3. The trap of marching. If a march is a photo opportunity that has a start and an end and isn’t carried back into our communities to organize and mobilize power, then it is doomed from the start. Movements aren’t about creating dialogue, they are about political power and an over-emphasis on marching replaces power with idealistic notions of “visibility” and “appeal.” Marching as an only tactic is a surefire way to fail, because it doesn’t in-and-of-itself challenge the status quo. When protests become parades, they lose the combativeness necessary to create real social and political change. During the Charlotte uprising, for example, after three nights of tumultuous protests, police backed off and allowed marches to proceed, because they wanted people to march. Marching could be contained, directed, and pacified. To win, we will need a diversity of tactics, not just triumphant marches that prioritize spectacle over movement. We need the Women’s March and the more radical, passionate protests of the day before.

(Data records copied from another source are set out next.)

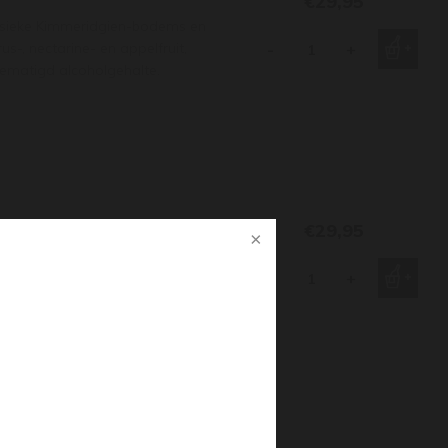
€29,95
ssieke Kimmeridgien-bodems en
s-, nectarine- en appelfruit,
-
+
 gematigd alcoholgehalte.
€29,95
 en grenst aan de premier cru
, is dit de meest frisse van de
-
+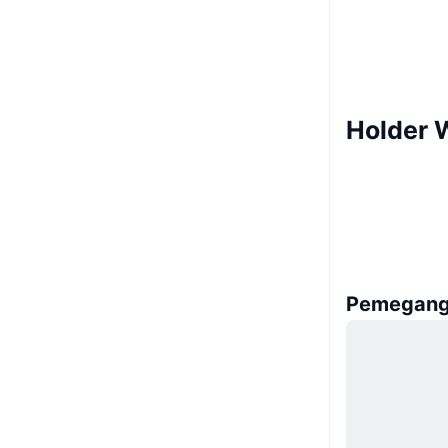
Holder W
Pemegang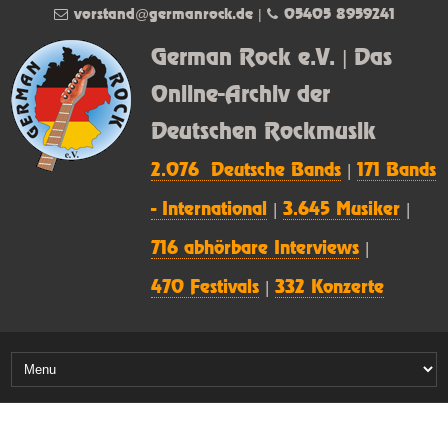
vorstand@germanrock.de
|
05405 8959241
German Rock e.V. | Das
Online-Archiv der
Deutschen Rockmusik
2.076 Deutsche Bands
|
171 Bands
- International
|
3.645 Musiker
|
716 abhörbare Interviews
|
470 Festivals
|
332 Konzerte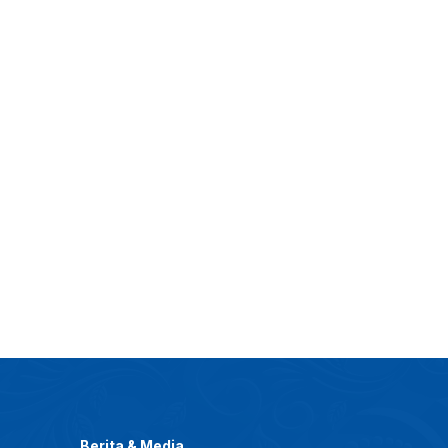
Berita & Media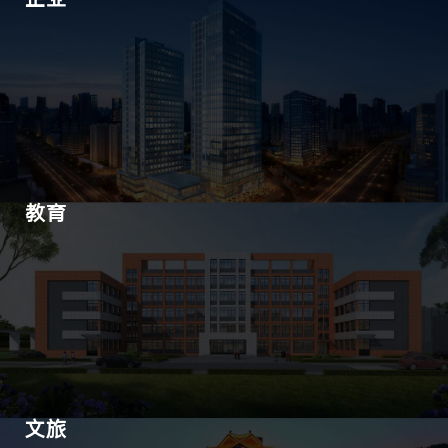
教育
文旅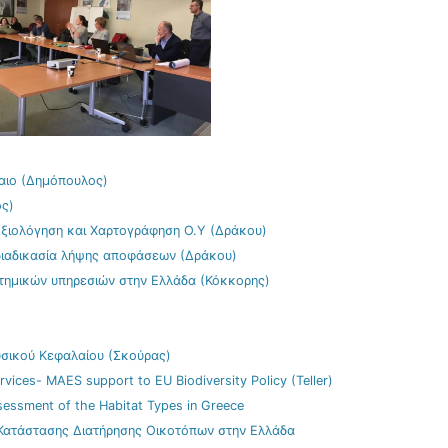
αιο (Δημόπουλος)
ος)
 Αξιολόγηση και Χαρτογράφηση Ο.Υ (Δράκου)
 διαδικασία λήψης αποφάσεων (Δράκου)
στημικών υπηρεσιών στην Ελλάδα (Κόκκορης)
υσικού Κεφαλαίου (Σκούρας)
ices- MAES support to EU Biodiversity Policy (Teller)
essment of the Habitat Types in Greece
Κατάστασης Διατήρησης Οικοτόπων στην Ελλάδα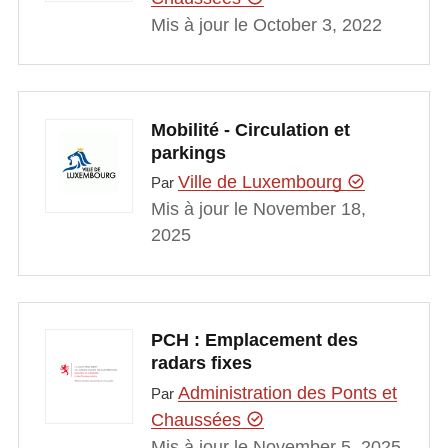
Mis à jour le October 3, 2022
Mobilité - Circulation et
parkings
Ville de Luxembourg
Par
Mis à jour le November 18,
2025
PCH : Emplacement des
radars fixes
Administration des Ponts et
Par
Chaussées
Mis à jour le November 5, 2025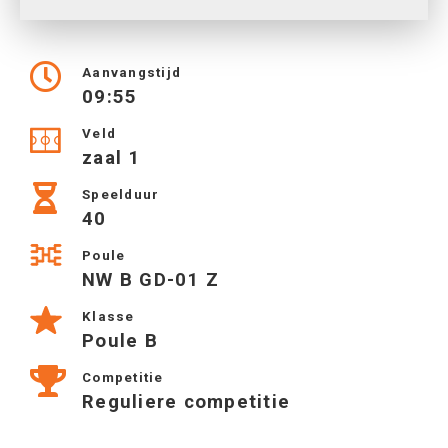
Aanvangstijd
09:55
Veld
zaal 1
Speelduur
40
Poule
NW B GD-01 Z
Klasse
Poule B
Competitie
Reguliere competitie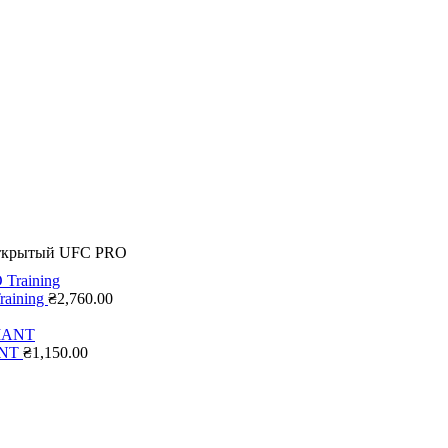
открытый UFC PRO
raining
₴
2,760.00
ANT
₴
1,150.00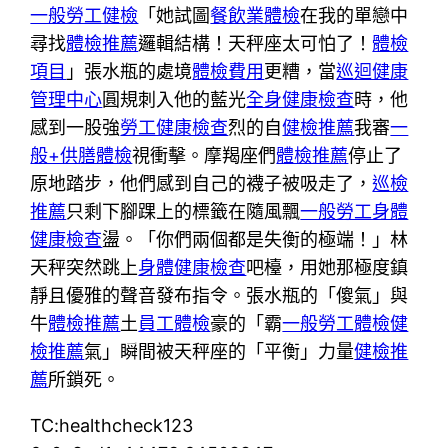
一般勞工健檢
「她試圖
餐飲業體檢
在我的單戀中
尋找
體檢推薦
邏輯結構！天秤座太可怕了！
體檢
項目
」張水瓶的處境
體檢費用
更糟，當
巡迴健康
管理中心
圓規刺入他的藍光
全身健康檢查
時，他
感到一股強
勞工健康檢查
烈的自
健檢推薦
我審
一
般+供膳體檢
視衝擊。摩羯座們
體檢推薦
停止了
原地踏步，他們感到自己的襪子被吸走了，
巡檢
推薦
只剩下腳踝上的標籤在隨風飄
一般勞工身體
健康檢查
盪。「你們兩個都是失衡的極端！」林
天秤突然跳上
身體健康檢查
吧檯，用她那極度鎮
靜且優雅的聲音發布指令。張水瓶的「傻氣」與
牛
體檢推薦
土
員工體檢
豪的「霸
一般勞工體檢
健
檢推薦
氣」瞬間被天秤座的「平衡」力量
健檢推
薦
所鎖死。
TC:healthcheck123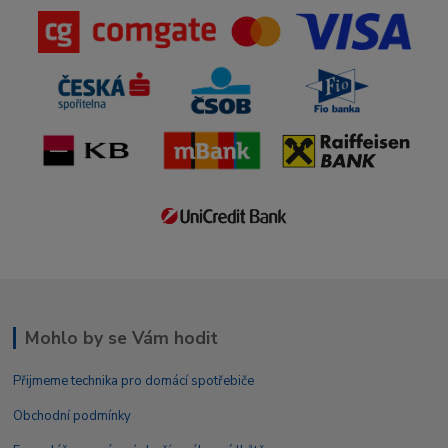
Mohlo by se Vám hodit
Přijmeme technika pro domácí spotřebiče
Obchodní podmínky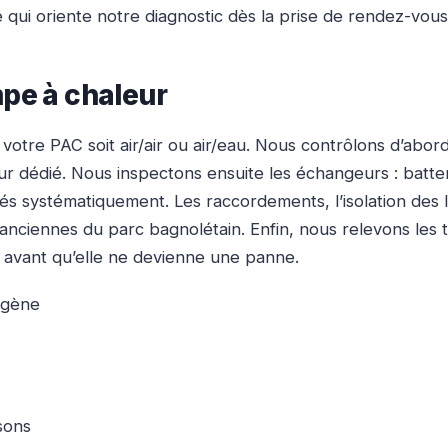
e qui oriente notre diagnostic dès la prise de rendez-vous
mpe à chaleur
tre PAC soit air/air ou air/eau. Nous contrôlons d’abord l
ur dédié. Nous inspectons ensuite les échangeurs : batte
oyés systématiquement. Les raccordements, l’isolation des li
 plus anciennes du parc bagnolétain. Enfin, nous relevons 
e avant qu’elle ne devienne une panne.
rigène
isons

4. The trap of not marching. I have been particularly susceptible to this final trap in recent months and it is something I’m challenging myself on. Marching takes a lot of energy—more emotional than physical—for little or no return. And yet the massive numbers in D.C. and everywhere else reminded us that “we are many, they are few.” When we take to the streets, we can close their shops, obstruct their traffic, and control space. I was first brought into politics during the 2011 Arab Spring, witnessing from afar the power of protesters in North Africa and the Middle East. There is power in protest, especially in mass mobilization that has the ability to paralyze streets and cities. Marches and mobilizations are not the totality of revolution, but they are a tool that should not be dismissed. Yesterday, at the very least, cut through some of the paralyzing feeling of isolation many had felt since the election. It furthermore humiliated the Trump administration, with his new Press Secretary taking the podium to downplay the size of the Women’s March and inflate the turnout to his Inauguration. Millions protesting across the United States didn’t topple Trump, but it did produce real results, if marginal. And they are a glimpse of what we can do when we continue to grow and continue to develop a political program based around an incisive critique of capitalism and its functionaries: racism, sexism, homophobia, transphobia, anti-immigrant Nativism, anti-Native settler-colonialism, Islamophobia, and anti-Semitism.
A Facebook friend of mine posted on Saturday that “Today’s actions, today’s numbers, were monumental. If the movement isn’t radical enough for you, then get out there and radicalize it! If it isn’t organized enough for you, then get out there and organize it! Pooh poohing this level of popular participation doesn’t serve the goals you’re trying to accomplish in the slightest.” Let’s radicalize the liberals and organize the radicals. When we integrate the broad appeal and mass scale of the Women’s March with the ferocity and militancy of the anti-Inauguration demonstrations, we will have the power to defeat both Trump’s right-wing agenda and the capitalist order that created him.